Start of Material for this task
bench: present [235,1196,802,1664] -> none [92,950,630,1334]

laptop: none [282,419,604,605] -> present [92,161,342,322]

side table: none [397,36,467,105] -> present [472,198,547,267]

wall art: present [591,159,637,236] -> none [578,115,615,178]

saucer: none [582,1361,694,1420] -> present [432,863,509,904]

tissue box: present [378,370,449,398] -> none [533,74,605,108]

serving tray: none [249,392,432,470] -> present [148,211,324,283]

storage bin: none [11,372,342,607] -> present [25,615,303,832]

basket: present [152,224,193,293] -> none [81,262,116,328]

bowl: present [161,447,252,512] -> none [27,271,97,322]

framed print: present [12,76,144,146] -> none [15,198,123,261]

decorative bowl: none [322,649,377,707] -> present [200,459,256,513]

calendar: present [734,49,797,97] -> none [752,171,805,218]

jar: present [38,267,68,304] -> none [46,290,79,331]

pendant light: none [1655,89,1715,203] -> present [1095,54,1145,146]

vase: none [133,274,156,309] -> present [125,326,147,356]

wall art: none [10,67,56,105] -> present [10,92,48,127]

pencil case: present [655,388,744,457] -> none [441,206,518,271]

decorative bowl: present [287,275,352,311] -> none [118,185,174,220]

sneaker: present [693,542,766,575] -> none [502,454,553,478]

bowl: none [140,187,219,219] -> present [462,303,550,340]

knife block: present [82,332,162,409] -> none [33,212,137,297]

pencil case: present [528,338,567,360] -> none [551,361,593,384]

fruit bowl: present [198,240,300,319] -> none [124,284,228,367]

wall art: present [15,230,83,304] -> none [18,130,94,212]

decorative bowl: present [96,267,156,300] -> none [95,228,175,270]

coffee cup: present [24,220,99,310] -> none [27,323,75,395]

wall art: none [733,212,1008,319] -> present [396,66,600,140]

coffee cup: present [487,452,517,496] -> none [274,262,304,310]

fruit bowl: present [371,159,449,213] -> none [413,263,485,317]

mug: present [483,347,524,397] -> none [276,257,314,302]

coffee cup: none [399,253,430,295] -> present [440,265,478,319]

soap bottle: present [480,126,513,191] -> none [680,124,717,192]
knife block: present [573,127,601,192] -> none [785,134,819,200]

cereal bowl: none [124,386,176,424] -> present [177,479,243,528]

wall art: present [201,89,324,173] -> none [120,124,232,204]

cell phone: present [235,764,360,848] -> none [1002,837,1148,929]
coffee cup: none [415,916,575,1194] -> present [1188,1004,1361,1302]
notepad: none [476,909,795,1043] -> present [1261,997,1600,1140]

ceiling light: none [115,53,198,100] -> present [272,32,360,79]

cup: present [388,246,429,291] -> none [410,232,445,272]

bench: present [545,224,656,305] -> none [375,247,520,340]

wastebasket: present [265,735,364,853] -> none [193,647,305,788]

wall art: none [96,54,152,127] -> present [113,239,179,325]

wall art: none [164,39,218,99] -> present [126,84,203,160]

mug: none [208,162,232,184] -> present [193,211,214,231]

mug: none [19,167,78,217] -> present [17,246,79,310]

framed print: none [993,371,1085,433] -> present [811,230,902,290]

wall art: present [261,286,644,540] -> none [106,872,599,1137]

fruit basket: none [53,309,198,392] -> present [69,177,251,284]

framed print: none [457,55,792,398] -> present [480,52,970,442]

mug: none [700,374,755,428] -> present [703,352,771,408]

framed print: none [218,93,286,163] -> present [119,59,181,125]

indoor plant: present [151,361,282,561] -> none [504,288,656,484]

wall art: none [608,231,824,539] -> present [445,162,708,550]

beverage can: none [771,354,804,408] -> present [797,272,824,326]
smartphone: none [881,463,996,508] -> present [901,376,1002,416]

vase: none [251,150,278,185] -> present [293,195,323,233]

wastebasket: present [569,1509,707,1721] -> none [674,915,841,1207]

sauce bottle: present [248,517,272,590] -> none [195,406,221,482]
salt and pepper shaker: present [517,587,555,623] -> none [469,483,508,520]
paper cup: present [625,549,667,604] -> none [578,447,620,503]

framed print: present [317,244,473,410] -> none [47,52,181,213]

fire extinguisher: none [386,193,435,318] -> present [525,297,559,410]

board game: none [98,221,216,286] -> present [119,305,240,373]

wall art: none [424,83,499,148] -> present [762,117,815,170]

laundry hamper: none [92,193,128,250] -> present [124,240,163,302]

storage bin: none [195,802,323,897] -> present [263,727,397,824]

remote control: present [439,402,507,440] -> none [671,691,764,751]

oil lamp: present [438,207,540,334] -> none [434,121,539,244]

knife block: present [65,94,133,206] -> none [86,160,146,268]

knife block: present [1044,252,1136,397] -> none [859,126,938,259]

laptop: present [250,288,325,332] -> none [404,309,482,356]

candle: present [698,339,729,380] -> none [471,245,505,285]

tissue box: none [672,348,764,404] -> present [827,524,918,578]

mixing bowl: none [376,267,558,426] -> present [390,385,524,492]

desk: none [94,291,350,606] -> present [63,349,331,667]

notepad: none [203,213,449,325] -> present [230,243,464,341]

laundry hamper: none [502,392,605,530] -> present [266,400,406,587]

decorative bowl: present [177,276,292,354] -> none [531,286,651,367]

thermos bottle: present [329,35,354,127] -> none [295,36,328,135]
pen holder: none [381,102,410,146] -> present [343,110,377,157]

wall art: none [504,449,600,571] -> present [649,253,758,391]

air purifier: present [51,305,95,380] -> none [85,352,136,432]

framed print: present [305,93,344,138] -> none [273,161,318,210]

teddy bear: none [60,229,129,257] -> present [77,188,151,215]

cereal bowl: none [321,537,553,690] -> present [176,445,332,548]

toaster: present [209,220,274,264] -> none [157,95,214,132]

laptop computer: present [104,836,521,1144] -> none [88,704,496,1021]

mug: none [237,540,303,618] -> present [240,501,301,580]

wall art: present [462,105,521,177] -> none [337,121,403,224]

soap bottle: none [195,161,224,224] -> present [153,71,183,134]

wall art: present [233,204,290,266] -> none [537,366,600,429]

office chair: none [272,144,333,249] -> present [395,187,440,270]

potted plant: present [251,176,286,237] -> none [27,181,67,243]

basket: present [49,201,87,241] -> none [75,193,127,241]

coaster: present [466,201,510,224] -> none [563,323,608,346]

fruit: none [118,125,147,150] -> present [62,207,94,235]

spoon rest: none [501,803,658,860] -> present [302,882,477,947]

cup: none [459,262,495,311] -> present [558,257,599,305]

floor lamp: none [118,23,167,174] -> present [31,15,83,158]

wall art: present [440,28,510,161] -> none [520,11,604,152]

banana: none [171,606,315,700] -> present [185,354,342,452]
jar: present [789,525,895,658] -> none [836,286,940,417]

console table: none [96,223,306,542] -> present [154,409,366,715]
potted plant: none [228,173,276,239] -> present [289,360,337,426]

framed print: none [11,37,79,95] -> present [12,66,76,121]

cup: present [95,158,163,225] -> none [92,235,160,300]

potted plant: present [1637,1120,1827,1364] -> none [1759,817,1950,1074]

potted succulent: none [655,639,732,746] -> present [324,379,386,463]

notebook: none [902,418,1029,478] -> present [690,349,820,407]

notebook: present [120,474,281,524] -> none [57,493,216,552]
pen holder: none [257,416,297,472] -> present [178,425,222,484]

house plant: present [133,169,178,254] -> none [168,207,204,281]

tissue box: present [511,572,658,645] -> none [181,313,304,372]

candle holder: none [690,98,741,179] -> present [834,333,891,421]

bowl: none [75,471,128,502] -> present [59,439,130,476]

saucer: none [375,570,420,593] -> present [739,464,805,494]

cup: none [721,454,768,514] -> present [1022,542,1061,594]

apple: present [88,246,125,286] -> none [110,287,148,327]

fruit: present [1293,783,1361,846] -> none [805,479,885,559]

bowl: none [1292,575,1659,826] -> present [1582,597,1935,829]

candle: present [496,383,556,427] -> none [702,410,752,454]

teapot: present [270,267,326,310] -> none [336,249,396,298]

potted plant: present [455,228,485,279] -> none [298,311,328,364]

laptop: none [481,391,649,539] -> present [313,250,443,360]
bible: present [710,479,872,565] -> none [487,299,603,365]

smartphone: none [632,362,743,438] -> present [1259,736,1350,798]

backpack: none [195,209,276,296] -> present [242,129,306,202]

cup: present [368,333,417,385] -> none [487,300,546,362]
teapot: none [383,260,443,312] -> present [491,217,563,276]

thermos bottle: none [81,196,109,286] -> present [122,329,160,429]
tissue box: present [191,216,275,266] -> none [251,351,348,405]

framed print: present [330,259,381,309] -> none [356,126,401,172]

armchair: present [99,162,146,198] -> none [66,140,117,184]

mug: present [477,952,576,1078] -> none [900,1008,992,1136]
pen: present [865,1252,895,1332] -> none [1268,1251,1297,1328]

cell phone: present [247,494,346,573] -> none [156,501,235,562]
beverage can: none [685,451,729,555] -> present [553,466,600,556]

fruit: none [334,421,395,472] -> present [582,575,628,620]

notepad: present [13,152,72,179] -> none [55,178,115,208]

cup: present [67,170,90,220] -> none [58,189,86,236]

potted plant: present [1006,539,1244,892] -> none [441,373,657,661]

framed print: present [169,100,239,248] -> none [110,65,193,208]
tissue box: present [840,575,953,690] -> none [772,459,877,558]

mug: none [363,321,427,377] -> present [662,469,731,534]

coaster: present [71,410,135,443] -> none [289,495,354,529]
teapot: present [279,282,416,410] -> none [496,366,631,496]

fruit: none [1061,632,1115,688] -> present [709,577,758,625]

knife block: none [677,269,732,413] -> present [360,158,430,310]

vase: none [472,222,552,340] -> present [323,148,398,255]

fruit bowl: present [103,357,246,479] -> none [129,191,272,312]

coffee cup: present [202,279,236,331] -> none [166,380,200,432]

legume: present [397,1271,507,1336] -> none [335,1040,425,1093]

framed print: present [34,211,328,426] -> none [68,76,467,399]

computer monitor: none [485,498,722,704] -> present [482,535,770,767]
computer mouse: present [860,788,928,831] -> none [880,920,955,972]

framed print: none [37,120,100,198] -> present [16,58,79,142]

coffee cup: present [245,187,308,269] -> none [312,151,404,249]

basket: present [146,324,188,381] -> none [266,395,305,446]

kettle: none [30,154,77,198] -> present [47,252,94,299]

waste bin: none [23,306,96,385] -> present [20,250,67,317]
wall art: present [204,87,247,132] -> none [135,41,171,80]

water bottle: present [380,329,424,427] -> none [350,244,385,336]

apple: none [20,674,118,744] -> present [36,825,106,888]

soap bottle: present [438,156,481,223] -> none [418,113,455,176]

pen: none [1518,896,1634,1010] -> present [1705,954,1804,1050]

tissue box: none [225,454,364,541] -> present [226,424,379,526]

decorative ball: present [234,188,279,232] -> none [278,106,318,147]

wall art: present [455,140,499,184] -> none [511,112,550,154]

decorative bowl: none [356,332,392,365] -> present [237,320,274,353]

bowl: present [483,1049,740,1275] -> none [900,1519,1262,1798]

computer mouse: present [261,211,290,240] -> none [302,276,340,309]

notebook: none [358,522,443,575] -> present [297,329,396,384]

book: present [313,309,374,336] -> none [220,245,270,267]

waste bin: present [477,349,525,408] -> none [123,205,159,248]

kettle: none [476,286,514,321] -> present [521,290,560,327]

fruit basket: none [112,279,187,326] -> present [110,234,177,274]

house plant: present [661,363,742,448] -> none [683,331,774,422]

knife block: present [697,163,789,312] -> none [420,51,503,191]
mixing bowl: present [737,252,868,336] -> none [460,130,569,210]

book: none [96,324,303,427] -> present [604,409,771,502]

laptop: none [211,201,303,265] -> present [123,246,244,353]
End of Material for this task
Output the material above exactly, but only from the line that carries "knife block: present [1044,252,1136,397]" through the line that carries "jar: present [789,525,895,658]".

knife block: present [1044,252,1136,397] -> none [859,126,938,259]

laptop: present [250,288,325,332] -> none [404,309,482,356]

candle: present [698,339,729,380] -> none [471,245,505,285]

tissue box: none [672,348,764,404] -> present [827,524,918,578]

mixing bowl: none [376,267,558,426] -> present [390,385,524,492]

desk: none [94,291,350,606] -> present [63,349,331,667]

notepad: none [203,213,449,325] -> present [230,243,464,341]

laundry hamper: none [502,392,605,530] -> present [266,400,406,587]

decorative bowl: present [177,276,292,354] -> none [531,286,651,367]

thermos bottle: present [329,35,354,127] -> none [295,36,328,135]
pen holder: none [381,102,410,146] -> present [343,110,377,157]

wall art: none [504,449,600,571] -> present [649,253,758,391]

air purifier: present [51,305,95,380] -> none [85,352,136,432]

framed print: present [305,93,344,138] -> none [273,161,318,210]

teddy bear: none [60,229,129,257] -> present [77,188,151,215]

cereal bowl: none [321,537,553,690] -> present [176,445,332,548]

toaster: present [209,220,274,264] -> none [157,95,214,132]

laptop computer: present [104,836,521,1144] -> none [88,704,496,1021]

mug: none [237,540,303,618] -> present [240,501,301,580]

wall art: present [462,105,521,177] -> none [337,121,403,224]

soap bottle: none [195,161,224,224] -> present [153,71,183,134]

wall art: present [233,204,290,266] -> none [537,366,600,429]

office chair: none [272,144,333,249] -> present [395,187,440,270]

potted plant: present [251,176,286,237] -> none [27,181,67,243]

basket: present [49,201,87,241] -> none [75,193,127,241]

coaster: present [466,201,510,224] -> none [563,323,608,346]

fruit: none [118,125,147,150] -> present [62,207,94,235]

spoon rest: none [501,803,658,860] -> present [302,882,477,947]

cup: none [459,262,495,311] -> present [558,257,599,305]

floor lamp: none [118,23,167,174] -> present [31,15,83,158]

wall art: present [440,28,510,161] -> none [520,11,604,152]

banana: none [171,606,315,700] -> present [185,354,342,452]
jar: present [789,525,895,658] -> none [836,286,940,417]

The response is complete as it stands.